My mother always made hot cereal for us in the morning, and we ate together as a family. My sister had to leave at 7:10 a.m. so I had to get up to eat. Two things. I hated getting up early, and I detested hot cereal. My sister came home from an early morning religion class at our church and had 5-10 minutes to gulp down breakfast and race out the door! 

After breakfast, I had a leisurely couple of hours before I had to leave to walk to the bus stop about a half mile away. Just had to throw that in! :)

Breakfast went slowly for me as well. Did I mention I hated hot cereal? We had several different ones, all different grains. And oatmeal? Um, yes, and it was the worst! It was slimy, and I was so revolted by it that my throat would reject it and try to push it back.
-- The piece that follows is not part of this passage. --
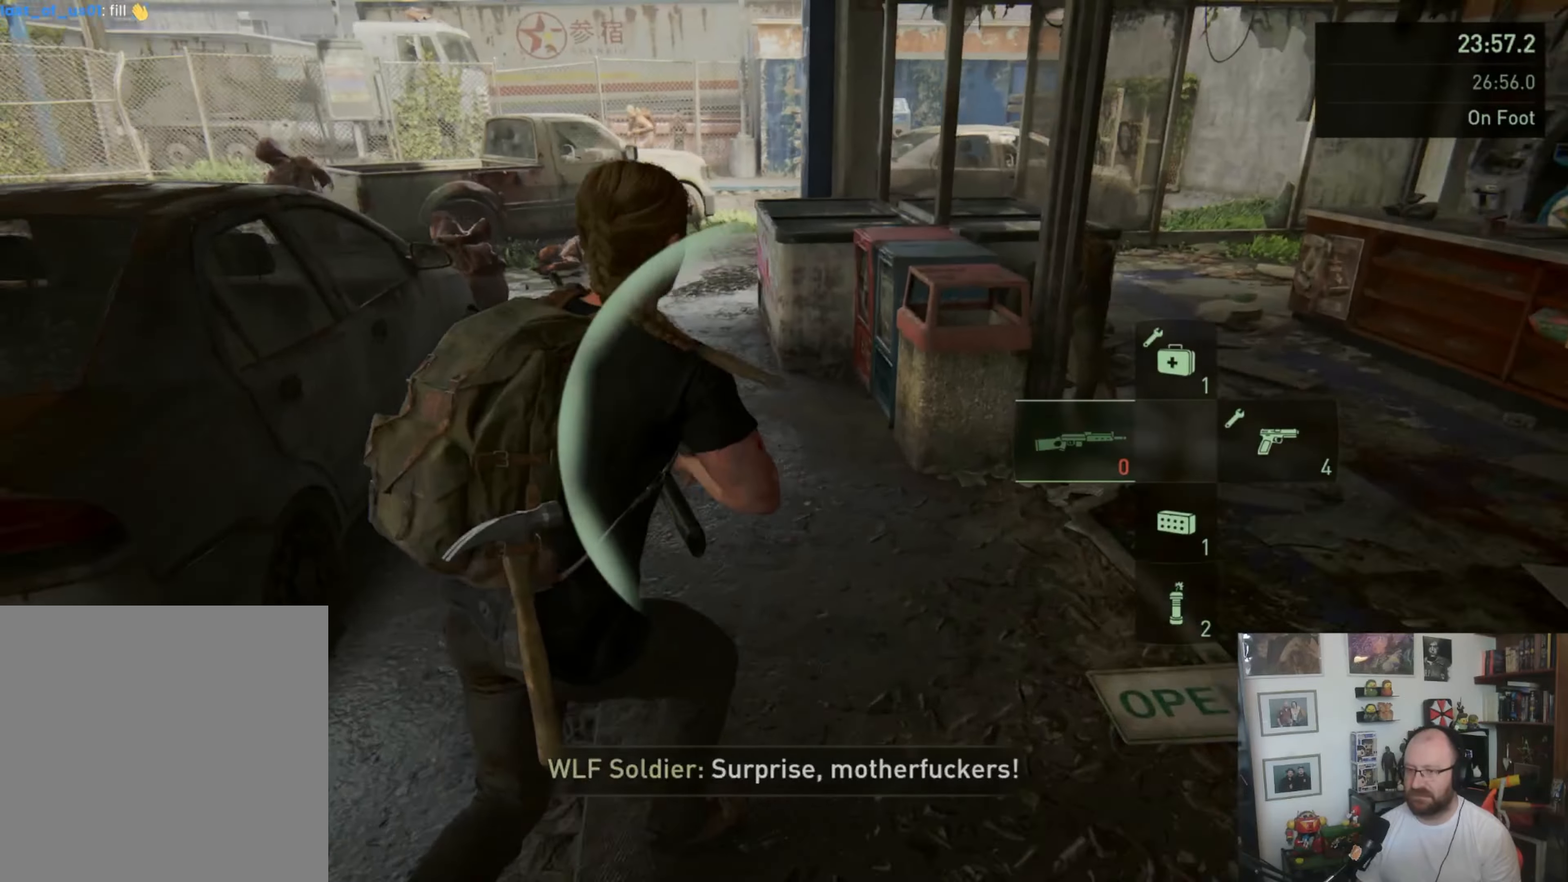
Gameplay with a controller (PlayStation layout); each line is a JSON object with the inputs held at the frame after it (dt_ms = milliseconds from this image to that frame). "button_events" lists button changes between this image and that frame as [ms after this image, input, new state], when the widget could be followed in between (sticks are given only as held states).
{"dt_ms": 500, "buttons": ["L1"], "left_stick": "up", "right_stick": "down-left", "button_events": []}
It was even worse cold. Then it was all around disgusting! Eventually my mother gave me smaller and smaller portions until only a couple of spoonfuls made it into my bowl, which got cold even faster!

🐶 to the rescue!

Our dog would always sit in the doorway to the dining room hopefully, and it didn’t take long for me to understand she would eat ANYTHING. Including oatmeal. Cold. She would also be neat about it and take it off the spoon with no spills.

That was important because my mother would clear the table after everyone except me left and start washing dishes, but the sink was in sight of my place at the table. So I couldn’t risk being seen solid surreptitiously give him one spoonful at a time.

Our bodies connect the dots well although sometimes erroneously. It interpreted my revulsion to grain cereals as something to avoid at all costs and most likely developed allergies to it so it wouldn’t be harmed. Here my mother was trying to give me something nutritious, and it completely failed.